Continuous Innovation
When Pat McCann started out in hospitality over 50 years ago, everything was done manually and written out by hand. “I remember the first time we got a photocopier, it was so exciting, then a fax machine, which was a huge innovation when it started. We have come so far in such a short space of time with technology. People tend to forget that. The simplest little technologies changed our lives in the industry. When you have that mindset of using technology well, you can change your business dramatically,” he says. “The use of technology in Dalata meant we achieved world-beating margins. In the hotel business you can’t stand still; you have to keep innovating and moving the dial with consistent customer care high on the agenda. We had everything down to a fine art at Dalata, from design templates to beds specifically designed for us by Kaymed in Co Kildare that were used right across Ireland and in the UK.”
Dalata Hotel Group was its first customer and McCann is now an investor in the company.
“I’ve known Ronan for 30 years and knew the insight he had into what drives the hotel business. Being a first adopter of Alkimii allowed Dalata to be world-beating in terms of operational efficiency. While we had a consistent strategy, we were always reviewing it and adapting it,” says McCann.
“A lot of communication was needed to take people through why things were changing and what the outcomes should be. Al- kimii was great for that, allowing us to update every employee in an instant through an app on their mobile device. It is a powerful tool.”

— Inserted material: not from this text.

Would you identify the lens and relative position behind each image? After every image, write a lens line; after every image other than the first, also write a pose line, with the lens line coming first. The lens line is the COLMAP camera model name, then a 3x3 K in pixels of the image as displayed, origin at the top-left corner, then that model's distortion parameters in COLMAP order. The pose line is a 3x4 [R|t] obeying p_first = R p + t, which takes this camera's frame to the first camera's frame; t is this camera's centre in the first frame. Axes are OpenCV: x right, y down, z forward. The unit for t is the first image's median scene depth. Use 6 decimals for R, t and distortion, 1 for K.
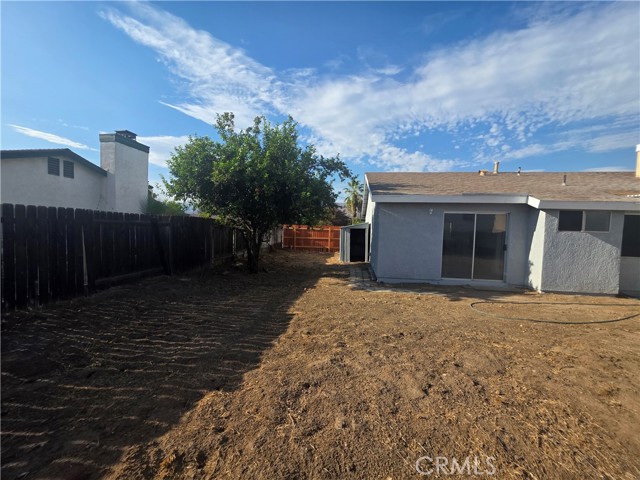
lens RADIAL K [[259.4, 0, 315.3], [0, 259.4, 242.8], [0, 0, 1]] dist [-0.000460, -0.000014]
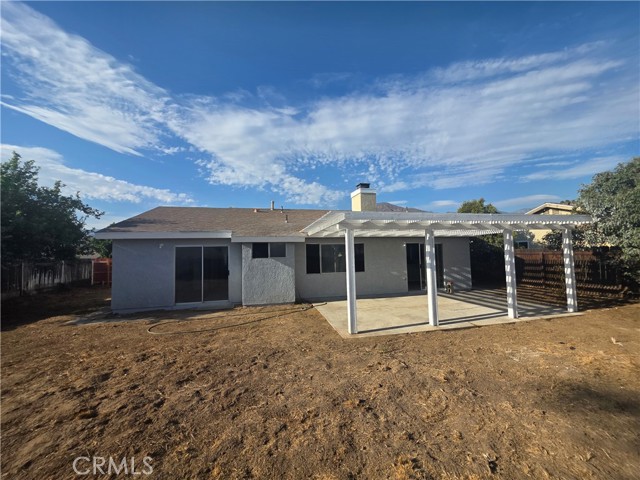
lens RADIAL K [[259.4, 0, 317.9], [0, 259.4, 231.0], [0, 0, 1]] dist [-0.000460, -0.000014]
pose [[0.932379, -0.013130, 0.361244, 0.721615], [0.064735, 0.989250, -0.131127, 0.011587], [-0.355639, 0.145645, 0.923206, -0.351396]]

Alkimii is one of three technology companies McCann has invested in since he stepped down as Chief Executive Officer of Dalata in December 2021. The other two are UK furniture retailer aggregator Unfurnish.com and Irish food-tech company Nutritics. McCann has also committed to investing in Irish investment house Elkstone, where he joined as Chairman in February.
Involved investor
When it comes to choosing where to invest, McCann says it is very simple for him: “The key for me essentially is investing in people. So far, if I liked the people and the product, I wanted to get involved – and very actively so too, rather than being a silent investor.
“Start-ups often have a lot of good ingredients and a great idea but probably lack the ability to build a business and structure. They can struggle with building a structure too quickly or too slowly or being in the right place at the right time and hiring the right people.

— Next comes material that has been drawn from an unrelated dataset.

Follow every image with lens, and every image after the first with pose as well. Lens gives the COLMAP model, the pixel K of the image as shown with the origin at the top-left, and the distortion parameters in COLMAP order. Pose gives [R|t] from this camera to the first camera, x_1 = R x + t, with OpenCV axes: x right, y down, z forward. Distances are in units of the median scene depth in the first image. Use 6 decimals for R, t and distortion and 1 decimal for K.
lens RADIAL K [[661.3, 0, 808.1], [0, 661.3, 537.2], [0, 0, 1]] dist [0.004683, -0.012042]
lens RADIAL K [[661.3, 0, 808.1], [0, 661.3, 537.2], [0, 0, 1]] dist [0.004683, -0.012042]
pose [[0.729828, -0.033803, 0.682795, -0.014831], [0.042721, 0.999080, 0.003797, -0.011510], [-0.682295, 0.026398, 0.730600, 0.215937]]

“I spend a lot of time with the CEOs helping them to think about the management skills they need to make sure the business actually works – making sure they are working on the business rather than just in the business. If you focus on the latter, the rest goes to pot.”

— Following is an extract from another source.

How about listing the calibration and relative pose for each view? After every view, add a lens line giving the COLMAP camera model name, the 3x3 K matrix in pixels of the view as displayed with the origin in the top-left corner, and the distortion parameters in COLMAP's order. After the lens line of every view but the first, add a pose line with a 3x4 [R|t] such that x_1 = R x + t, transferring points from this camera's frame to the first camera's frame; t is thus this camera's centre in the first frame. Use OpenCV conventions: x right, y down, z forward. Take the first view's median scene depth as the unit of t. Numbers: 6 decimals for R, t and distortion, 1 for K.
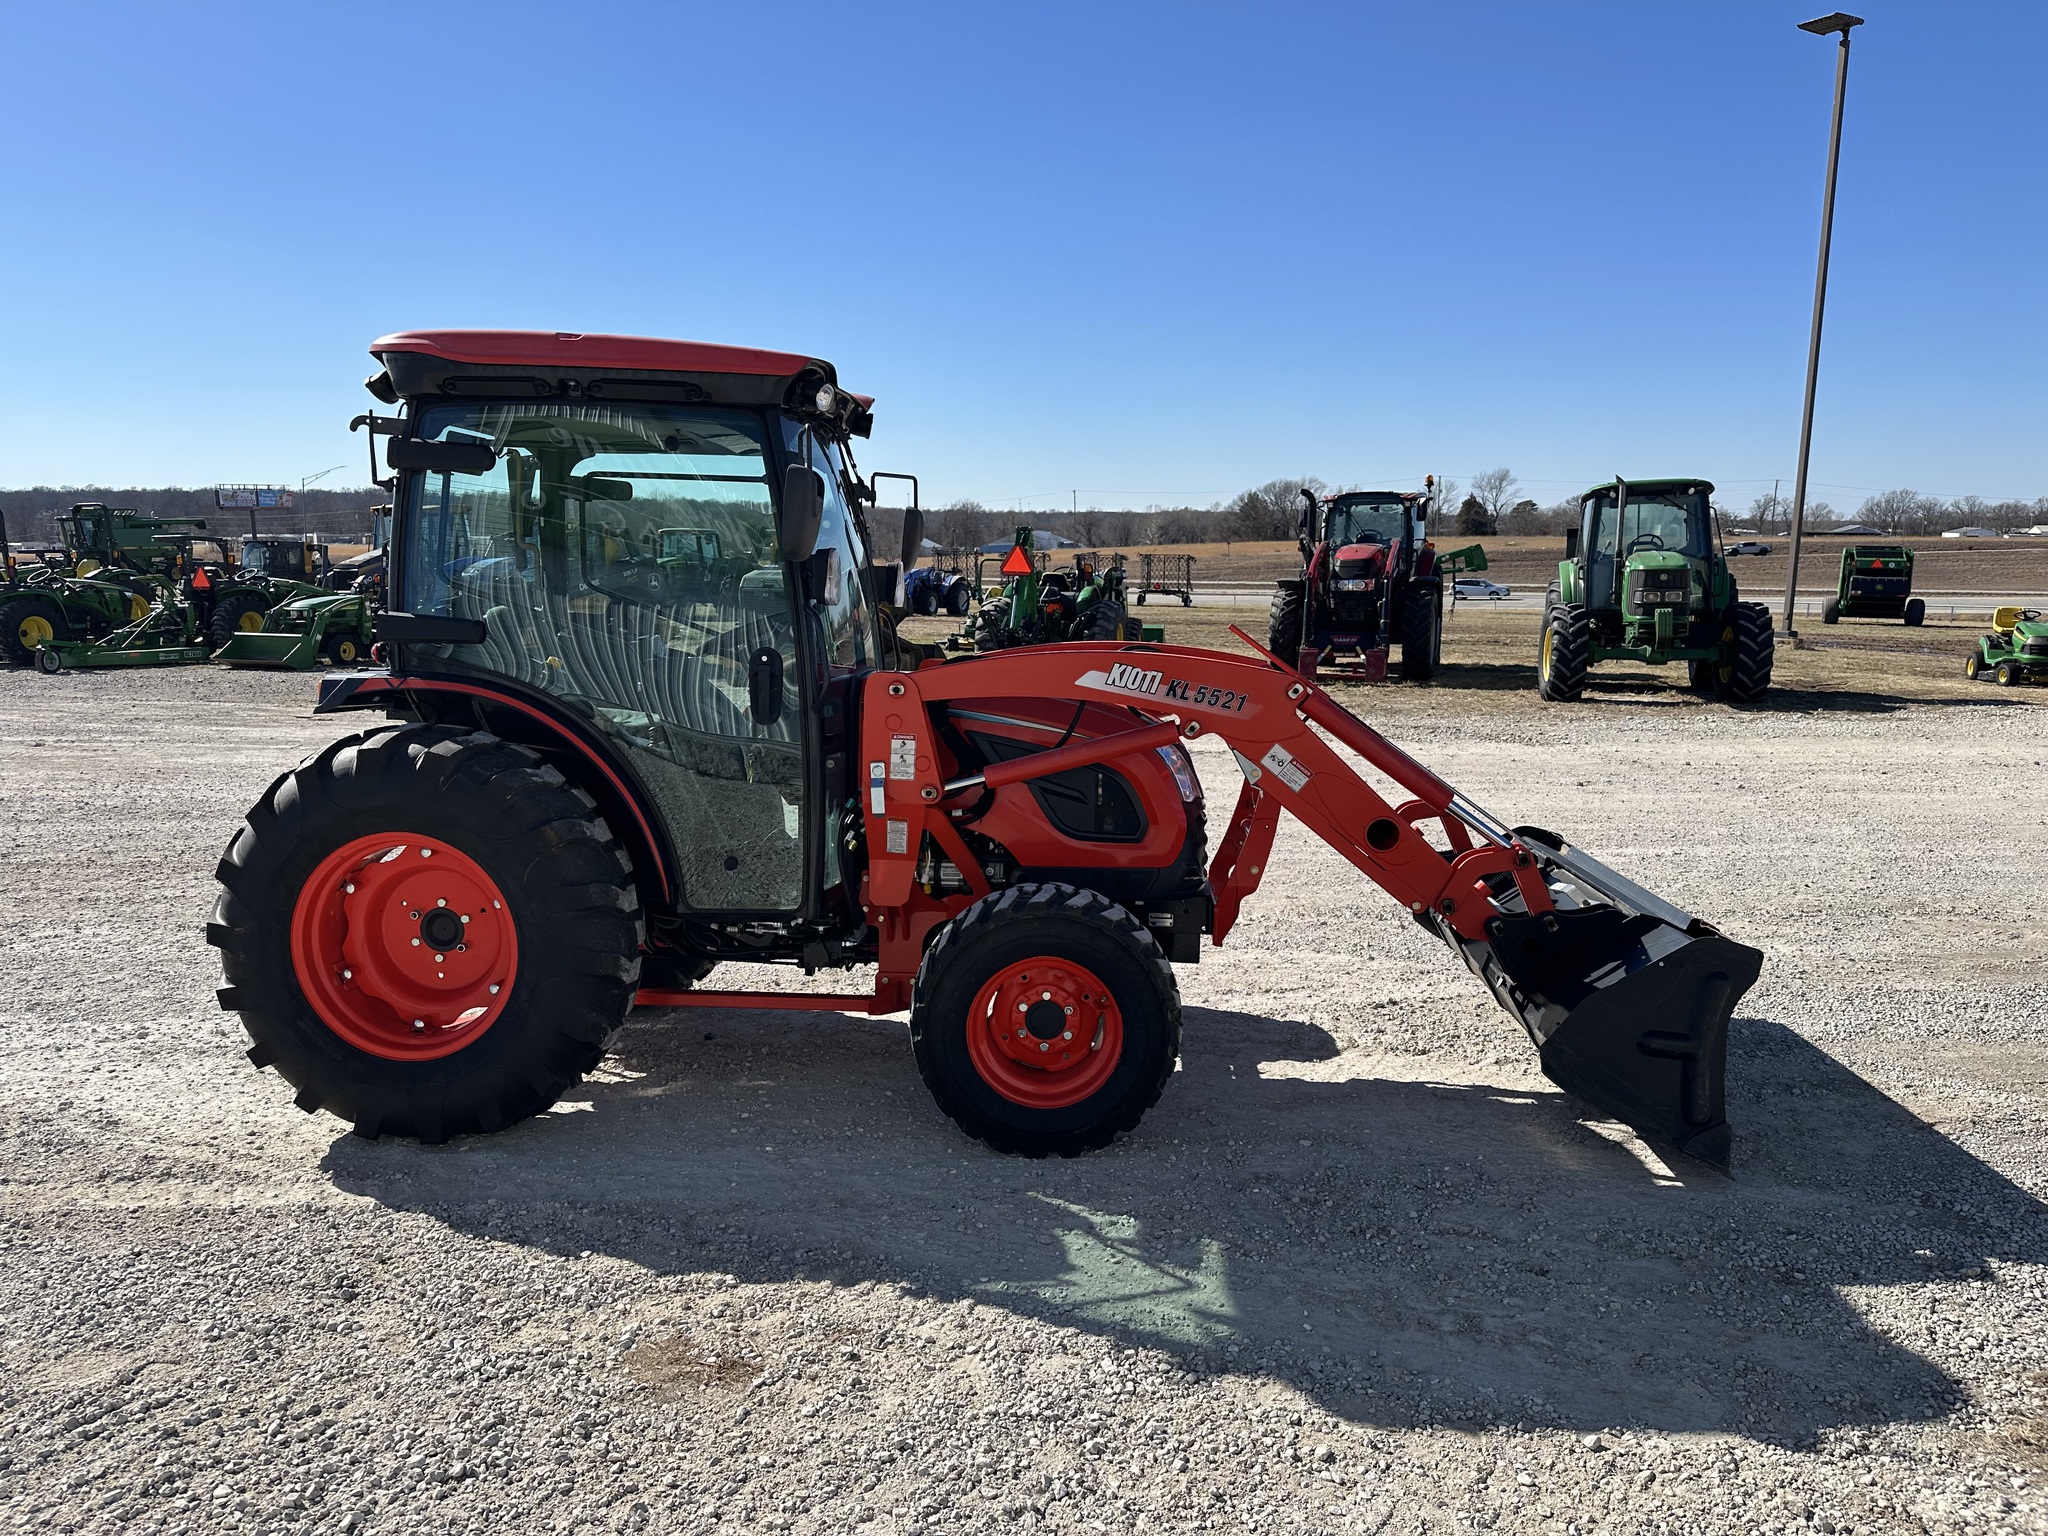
lens RADIAL K [[1413.2, 0, 1006.3], [0, 1413.2, 766.8], [0, 0, 1]] dist [0.094305, -0.126592]
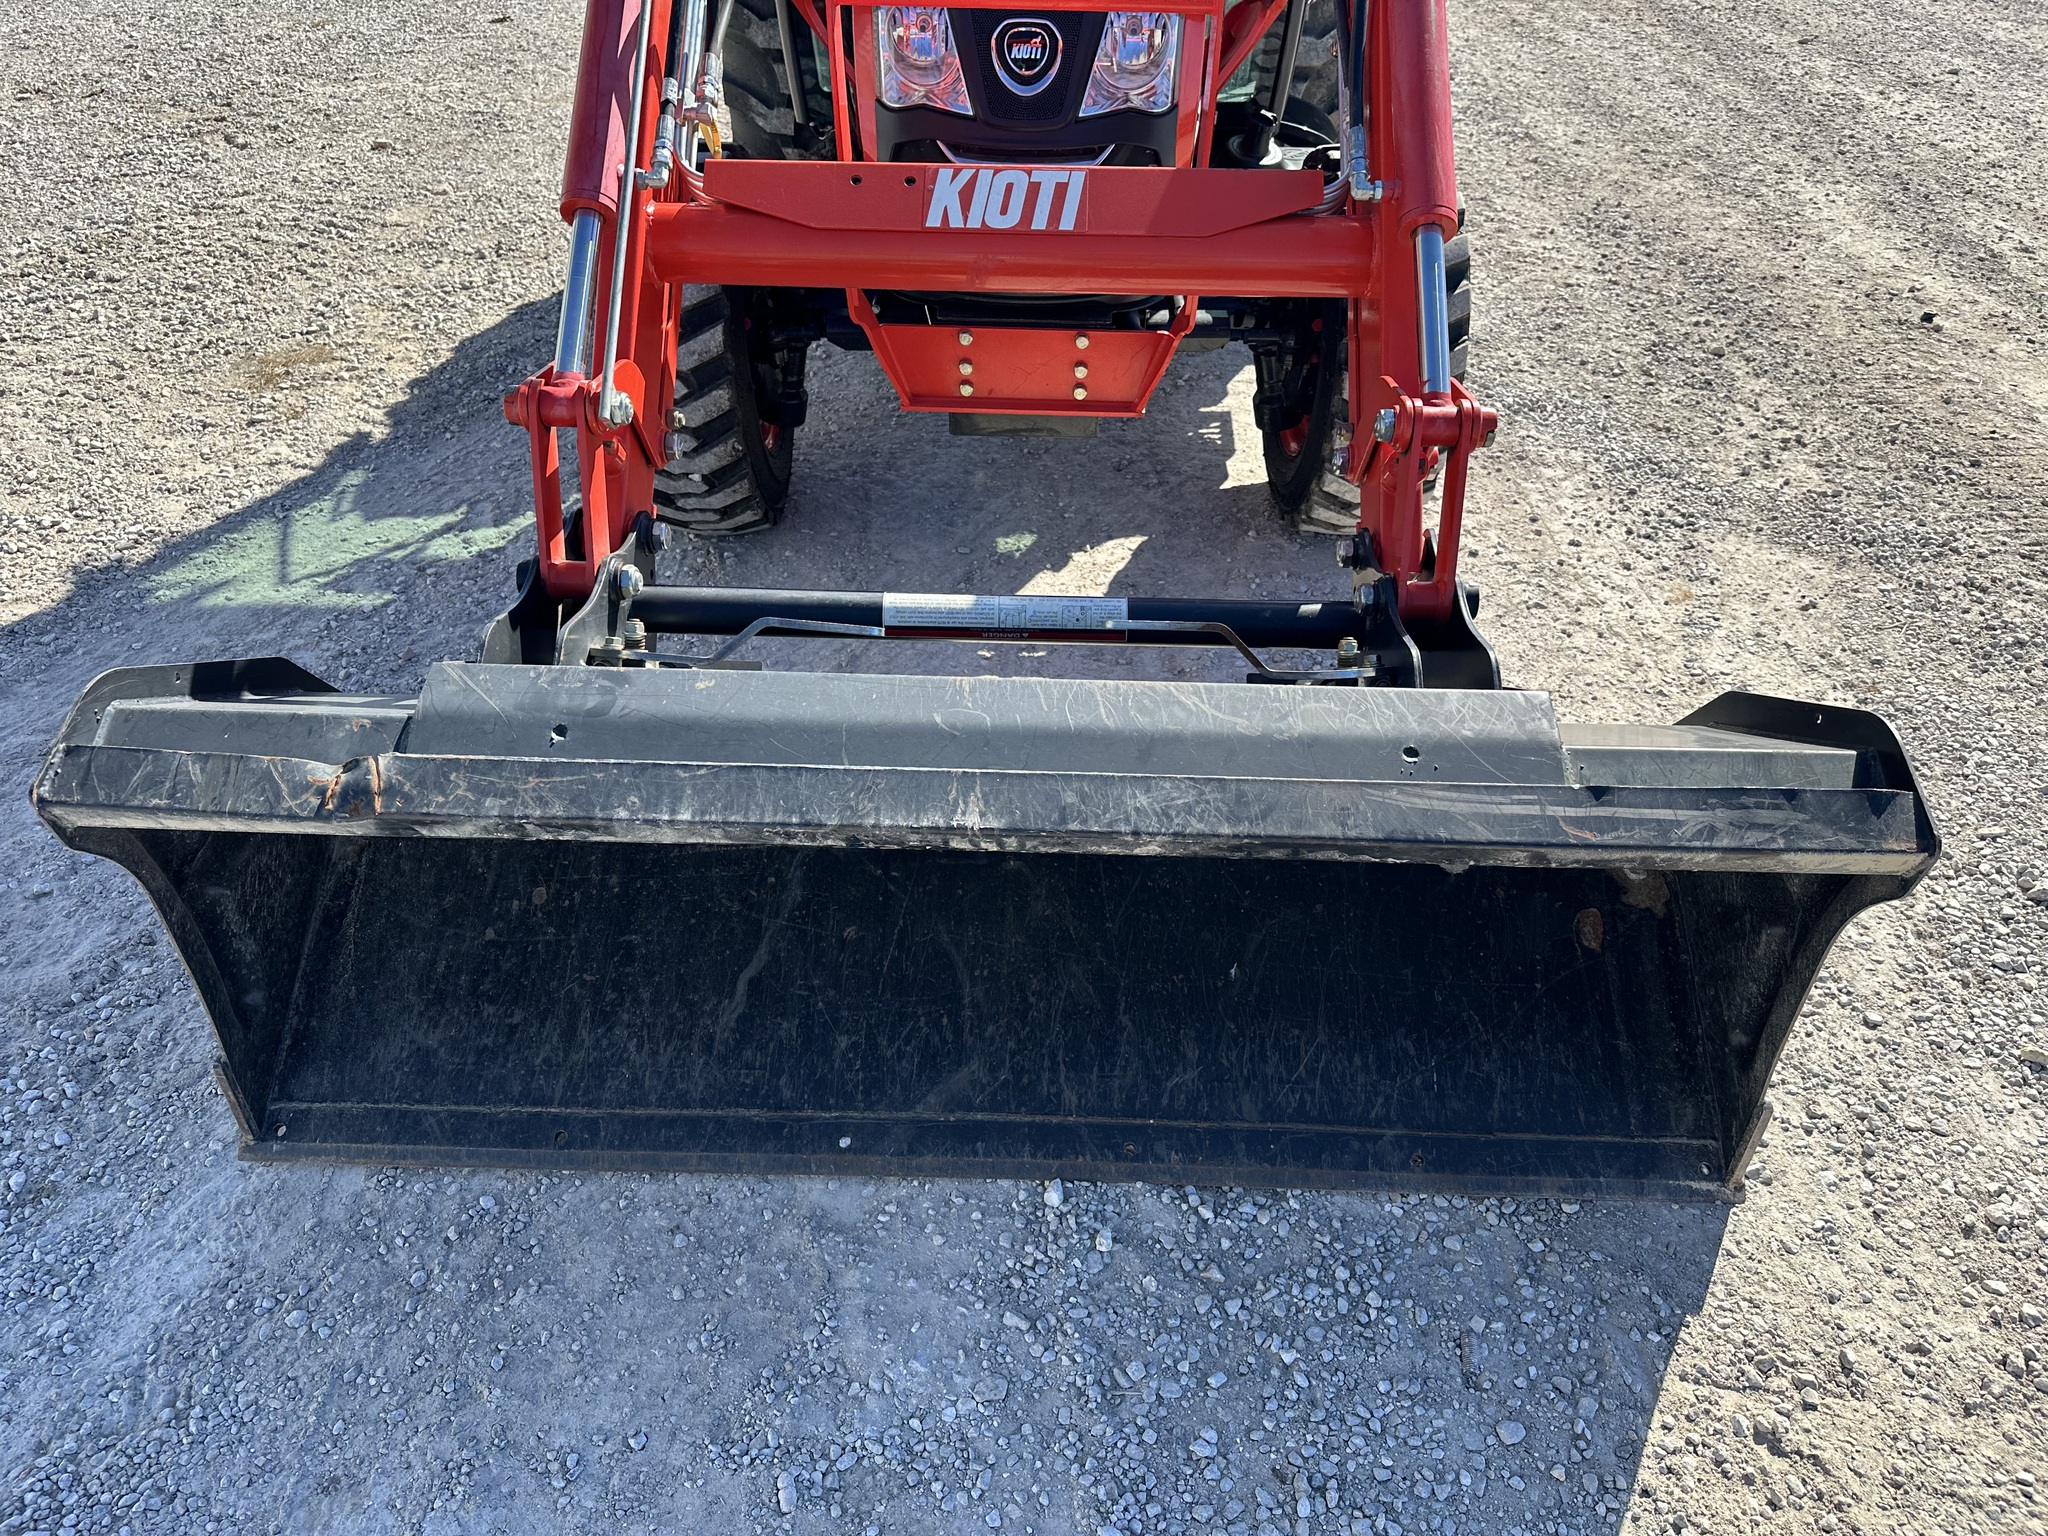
lens RADIAL K [[1434.7, 0, 1038.6], [0, 1434.7, 757.9], [0, 0, 1]] dist [0.010899, -0.016593]
pose [[0.064295, 0.618454, -0.783186, 0.738108], [-0.128307, 0.783419, 0.608105, -0.122107], [0.989648, 0.061391, 0.129722, 1.081428]]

Founded by Ciarán and Damian O’Kelly, Nutritics’ software helps businesses unlock the hidden value of food data to manage recipes, create labels, plan meals, publish menus and measure environmental impact in real time. With offices in London, Dublin and Sydney, it has around 135,000 customers across 150 countries.
McCann is particularly enthusiastic about the potential of this business in the sustainability space. Last July, Nutritics launched Foodprint, a fully-automated, easy-to-use carbon footprint scoring, display and Scope 3 reporting system for all food businesses. This proprietary, patented technology provides operators with metrics and insights into the impact of the food they serve.
“Contract caterers and restaurants need to get to grips with new EU ESG reporting structures coming on stream this year and figure out how they’re going to verify that what they’re doing is correct. This means a big market will open up for Foodprint, mainly among large caterers, distributors and suppliers,” notes McCann.
In addition to his chairmanship of Elkstone and involvement with the three tech companies, McCann is a non-executive director of Glenveagh Homes, Deputy Chairman of the National Maternity Hospital and is on the board of Ibec. He is also still involved with liquidator Kieran Wallace on the Sean Quinn receivership.
“I have eight jobs now. I don’t do things by halves,” he says.